AdventHealth, Translational Research Institute (TRI), Orlando, FL 32828, USA.
Tymora Analytical Operations, West Lafayette, IN 47906, USA.
Int J Mol Sci. 2022 May 21;23(10):5779. doi: 10.3390/ijms23105779.
The purpose of this study was to define the proteomic and phosphoproteomic landscape of circulating extracellular vesicles (EVs) in people with normal glucose tolerance (NGT), prediabetes (PDM), and diabetes (T2DM). Archived serum samples from 30 human subjects (n = 10 per group, ORIGINS study, NCT02226640) were used. EVs were isolated using EVtrap®. Mass spectrometry-based methods were used to detect the global EV proteome and phosphoproteome. Differentially expressed features, correlation, enriched pathways, and enriched tissue-specific protein sets were identified using custom R scripts. Phosphosite-centric analyses were conducted using directPA and PhosR software packages. A total of 2372 unique EV proteins and 716 unique EV phosphoproteins were identified among all samples. Unsupervised clustering of the differentially expressed (fold change ≥ 2, p < 0.05, FDR < 0.05) proteins and, particularly, phosphoproteins showed excellent discrimination among the three groups. CDK1 and PKCδ appear to drive key upstream phosphorylation events that define the phosphoproteomic signatures of PDM and T2DM. Circulating EVs from people with diabetes carry increased levels of specific phosphorylated kinases (i.e., AKT1, GSK3B, LYN, MAP2K2, MYLK, and PRKCD) and could potentially distribute activated kinases systemically. Among characteristic changes in the PDM and T2DM EVs, “integrin switching” appeared to be a central feature. Proteins involved in oxidative phosphorylation (OXPHOS), known to be reduced in various tissues in diabetes, were significantly increased in EVs from PDM and T2DM, which suggests that an abnormally elevated EV-mediated secretion of OXPHOS components may underlie the development of diabetes. A highly enriched signature of liver-specific markers among the downregulated EV proteins and phosphoproteins in both PDM and T2DM groups was also detected. This suggests that an alteration in liver EV composition and/or secretion may occur early in prediabetes. This study identified EV proteomic and phosphoproteomic signatures in people with prediabetes and T2DM and provides novel insight into the pathobiology of diabetes.
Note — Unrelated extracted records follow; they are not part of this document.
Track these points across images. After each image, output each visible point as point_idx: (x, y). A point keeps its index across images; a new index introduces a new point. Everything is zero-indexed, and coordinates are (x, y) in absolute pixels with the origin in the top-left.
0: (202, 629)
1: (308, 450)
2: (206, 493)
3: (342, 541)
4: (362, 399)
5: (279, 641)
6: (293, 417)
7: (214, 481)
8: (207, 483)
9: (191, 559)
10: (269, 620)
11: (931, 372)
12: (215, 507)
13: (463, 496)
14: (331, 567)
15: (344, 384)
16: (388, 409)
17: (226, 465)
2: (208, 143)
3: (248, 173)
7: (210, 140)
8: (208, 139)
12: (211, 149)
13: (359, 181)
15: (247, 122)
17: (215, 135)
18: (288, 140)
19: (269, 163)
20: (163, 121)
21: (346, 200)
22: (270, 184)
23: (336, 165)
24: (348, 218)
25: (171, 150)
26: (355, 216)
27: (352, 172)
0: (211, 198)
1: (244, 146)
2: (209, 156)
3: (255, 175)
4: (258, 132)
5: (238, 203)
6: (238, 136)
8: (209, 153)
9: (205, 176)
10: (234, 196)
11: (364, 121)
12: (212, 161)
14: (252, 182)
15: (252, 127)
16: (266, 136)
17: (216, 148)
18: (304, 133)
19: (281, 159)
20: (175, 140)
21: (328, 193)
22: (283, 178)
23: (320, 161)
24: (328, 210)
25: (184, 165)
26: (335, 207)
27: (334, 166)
这项研究的目的是定义具有正常葡萄糖耐量(NGT)、前驱糖尿病(PDM)和 2 型糖尿病(T2DM)的个体循环细胞外囊泡(EVs)的蛋白质组学和磷酸化蛋白质组学图谱。使用了来自 30 个人类受试者的存档血清样本(每组 10 个样本,ORIGINS 研究,NCT02226640)。使用 EVtrap®分离 EVs。使用基于质谱的方法检测全局 EV 蛋白质组和磷酸化蛋白质组。使用自定义 R 脚本鉴定差异表达特征、相关性、富集途径和富集组织特异性蛋白质组。使用 directPA 和 PhosR 软件包进行磷酸化位中心分析。在所有样本中鉴定出 2372 种独特的 EV 蛋白和 716 种独特的 EV 磷酸化蛋白。差异表达(倍数变化≥2,p<0.05, FDR<0.05)蛋白,特别是磷酸化蛋白的无监督聚类在三组之间显示出极好的区分能力。CDK1 和 PKCδ 似乎驱动关键的上游磷酸化事件,这些事件定义了 PDM 和 T2DM 的磷酸化蛋白质组学特征。糖尿病患者的循环 EV 携带特定磷酸化激酶(即 AKT1、GSK3B、LYN、MAP2K2、MYLK 和 PRKCD)的水平升高,并且可能系统地分布激活的激酶。在 PDM 和 T2DM EV 的特征变化中,“整合素转换”似乎是一个核心特征。参与氧化磷酸化(OXPHOS)的蛋白质在糖尿病的各种组织中已知减少,在 PDM 和 T2DM 的 EV 中显著增加,这表明异常升高的 EV 介导的 OXPHOS 成分的分泌可能是糖尿病发展的基础。在 PDM 和 T2DM 组中下调的 EV 蛋白和磷酸化蛋白中还检测到高度富集的肝脏特异性标志物特征。这表明在前驱糖尿病早期,肝脏 EV 组成和/或分泌可能发生改变。这项研究鉴定了前驱糖尿病和 T2DM 患者的 EV 蛋白质组学和磷酸化蛋白质组学特征,并为糖尿病的病理生物学提供了新的见解。